# Big twitch baits



## Reel Science (Apr 8, 2004)

I finished my two big cherry twitch baits. The biggest of the two is over 11", the other is slightly shorter. The big firetiger has a fluorescent orange belly, iridescent yellow fading to iridescent green, with black scaled bars and a black back. The gill streak is iridescent red. The smaller bait has a fluorescent orange belly and iridescent green with iridescent blue scaled bars and back. The spot behind the eye is iridescent red.

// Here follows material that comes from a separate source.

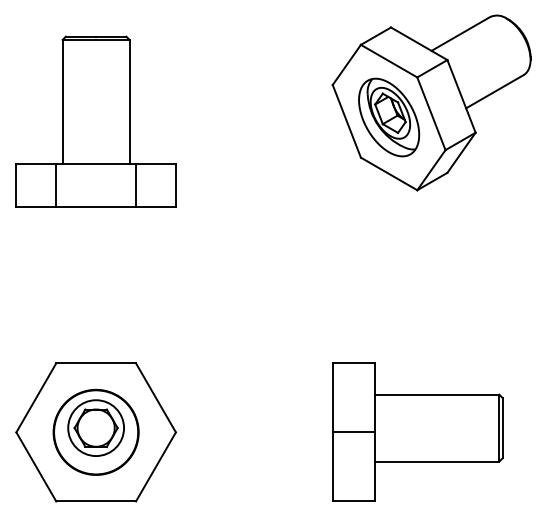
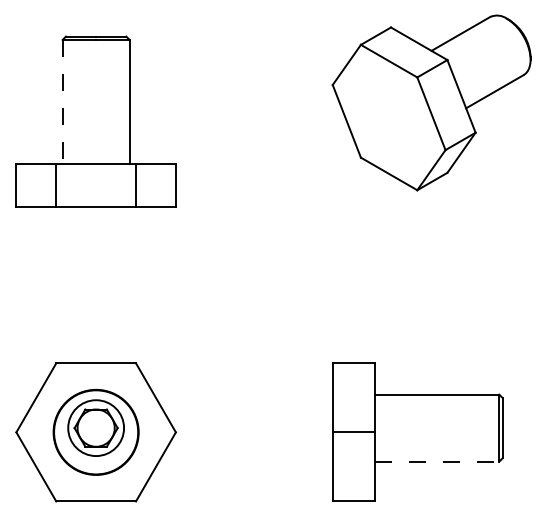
line at (62, 101): solid -> dashed
part at (389, 117): present -> none
line at (437, 461): solid -> dashed
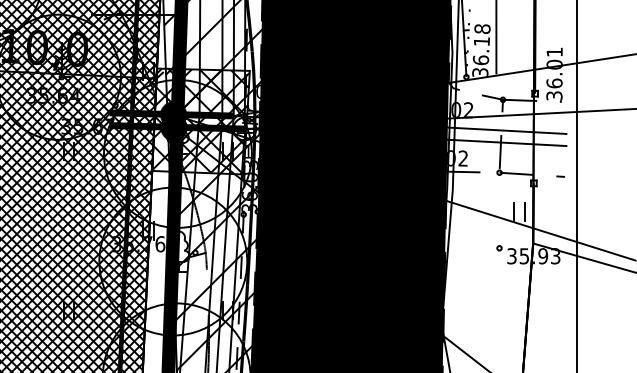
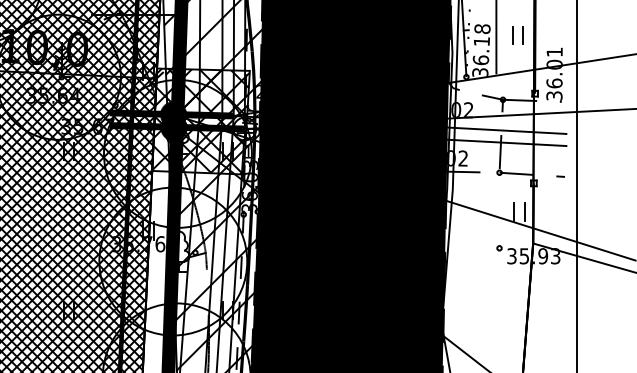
part at (517, 35): none -> present
text at (258, 91): 0 -> 2
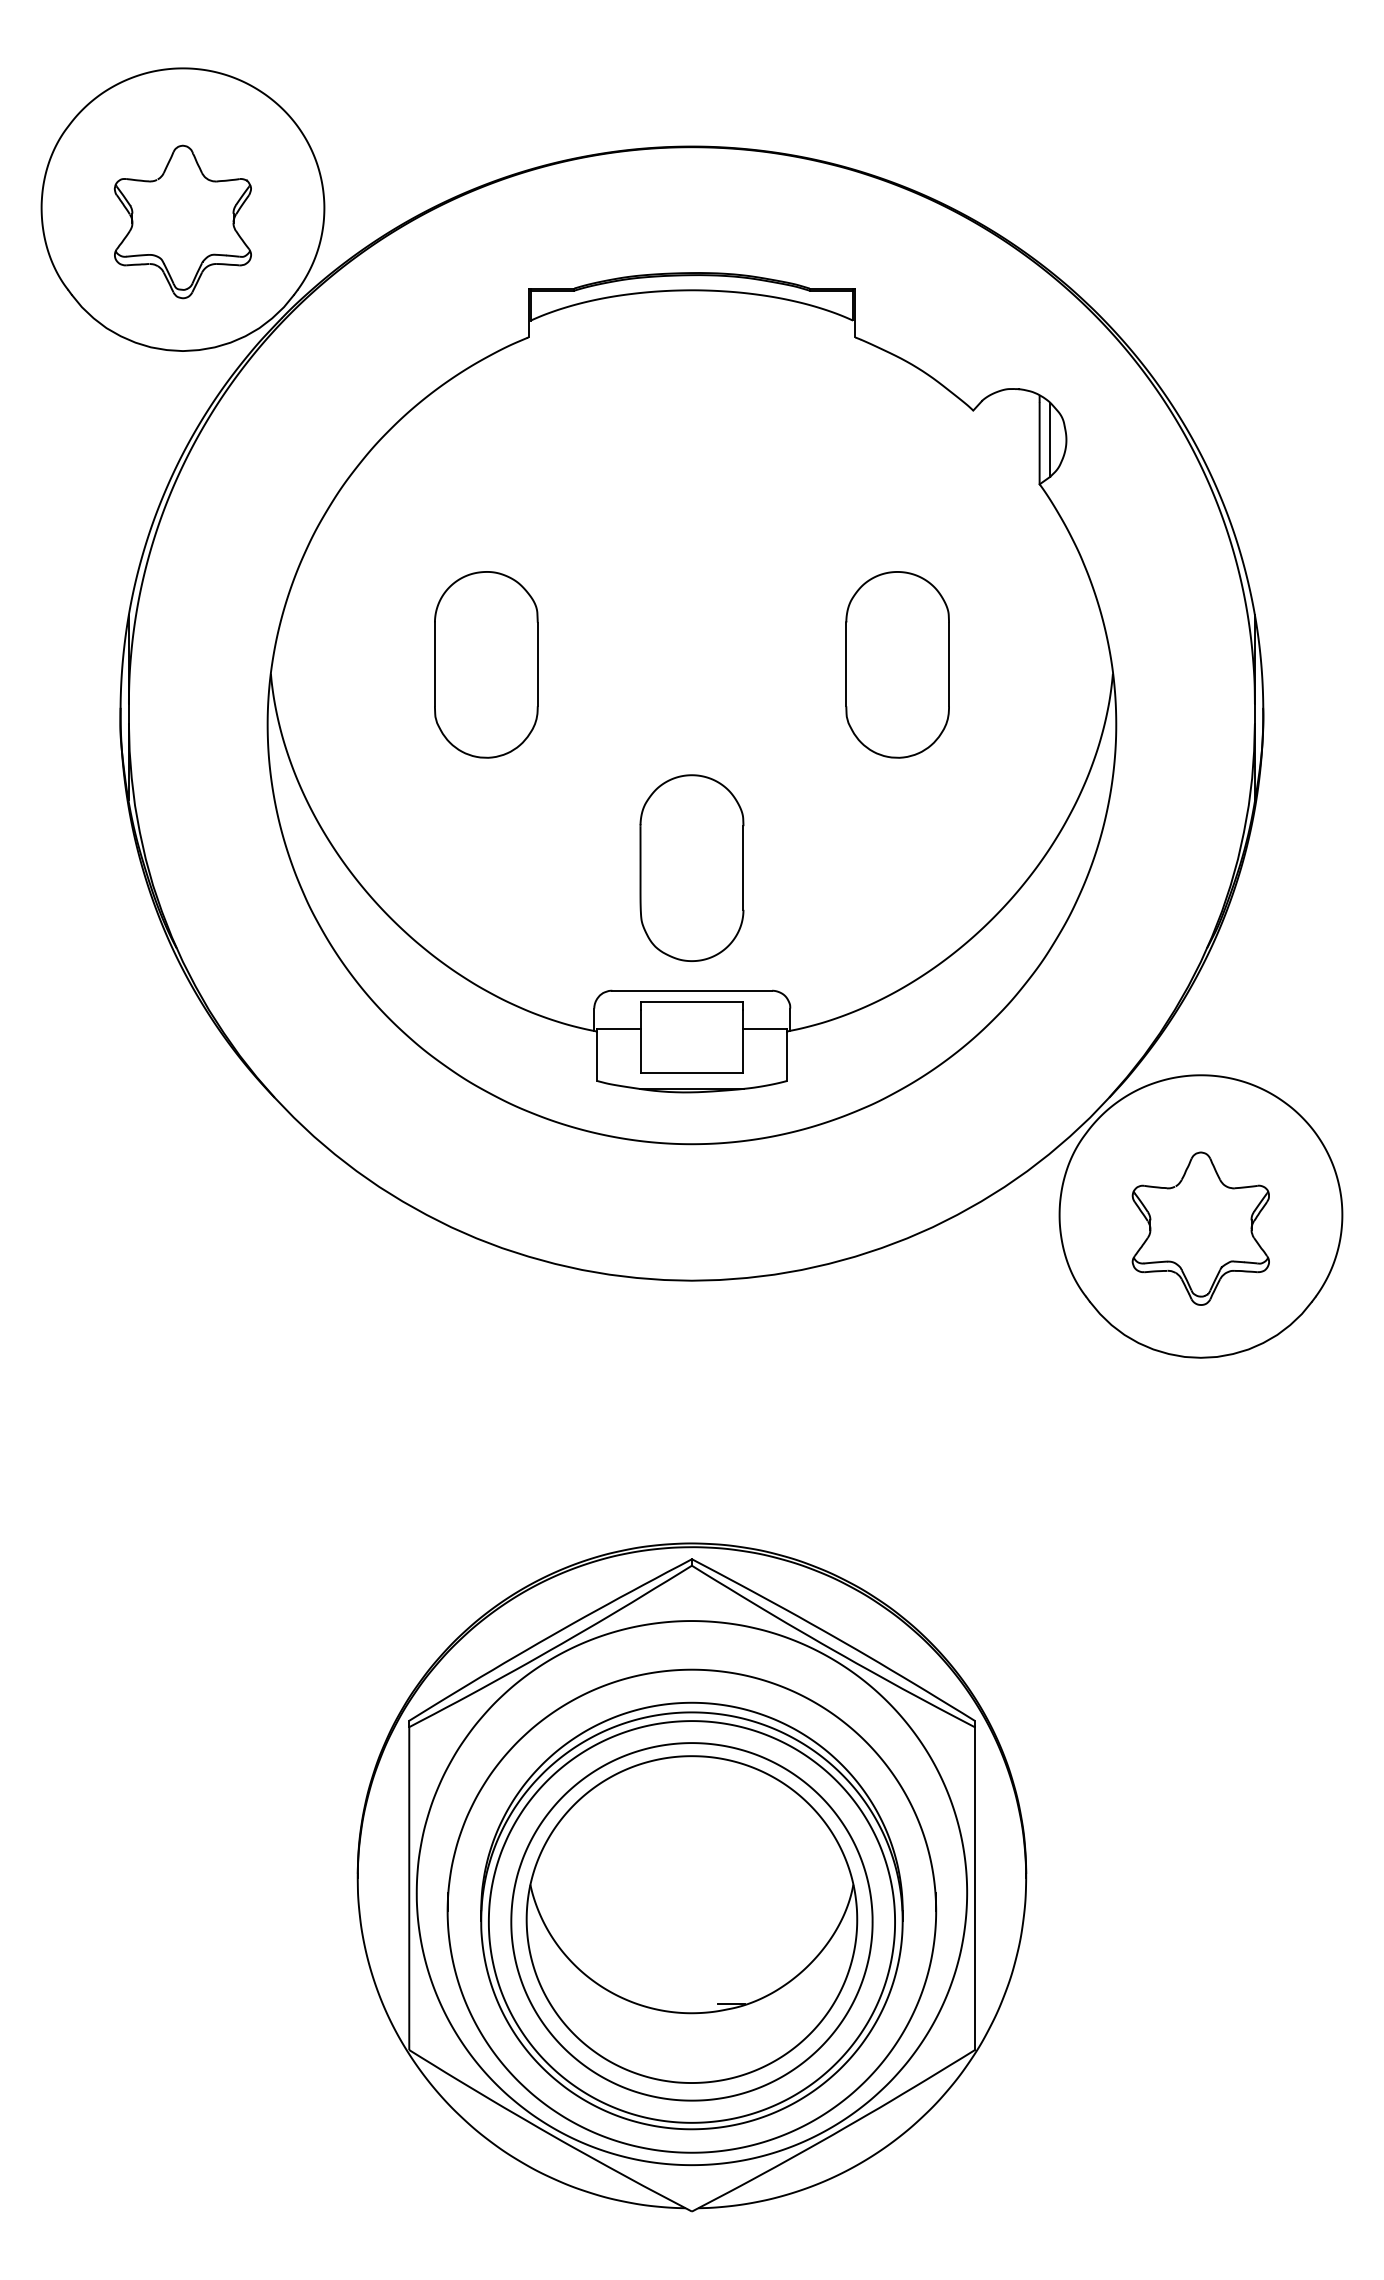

I had the firetiger in a pool and it ended up neutrally buoyant, except that at rest it sits tail-down. I really think it will be a great casting bait. I didn't get to try the second bait yet.

Travis


----------



## muskyslayer96 (Feb 28, 2009)

Reel,

Very nice I love the custom eyes. You mentioned cherry, I love using cherry for twitch/glide baits. How this is the stock you used?

Very Nice work!

MS


----------



## Reel Science (Apr 8, 2004)

Thanks Slayer. It was 3/4 cherry that I planed down to about 9/16 before I cut the baits out and shaped them.

Travis


----------



## vc1111 (Apr 13, 2004)

Nice baits, RS! I think you really nailed the fades too.

I've used cherry before and I like how it renders the bait almost neutrally buoyant. Haven't use any in quite a while though.


----------



## st.slippy (Oct 3, 2008)

Those are real nice, man! I like the slight variations in the pattern between the two. You guys really have some skill on here


----------



## Reel Science (Apr 8, 2004)

Over the summer I was able to cast these big twitch baits a few times. I caught a chunky 43" fish on the firetiger bait up in Anchor Bay on Lake St. Clair. I was really happy with the action. For a big crankbait they aren't too hard to work because of the smaller bill, but they still have a nice wobble when you rip them. They are definitely at the upper end of the size range for casting. I probably won't make any larger than these in the future. I think that they will be great this fall as the temps drop. I can't work them as frantically as I normally would with a twitch bait, but they fill a niche for a huge profile. The goofy thing on my hat in the picture is my hat cam. It got some decent footage as the fish dove under the boat and nearly blew up my 8.5' monster rod. The picture really didn't do this fish justice for only being a 43 incher.

Travis


----------



## vc1111 (Apr 13, 2004)

Congratulations, Travis. That is an awesome fish.

I think that sometimes a slower, suspending minnow style bait can be deadly when casting. Cherry is a great choice for a suspending bait.

Post more when you get 'em done!


----------



## JamesT (Jul 22, 2005)

Great looking baits! Nice colors!


----------



## TIGGER (Jan 17, 2006)

Travis that is great! How do you get time to chase muskies with all the walleye fishing you do! 

John


----------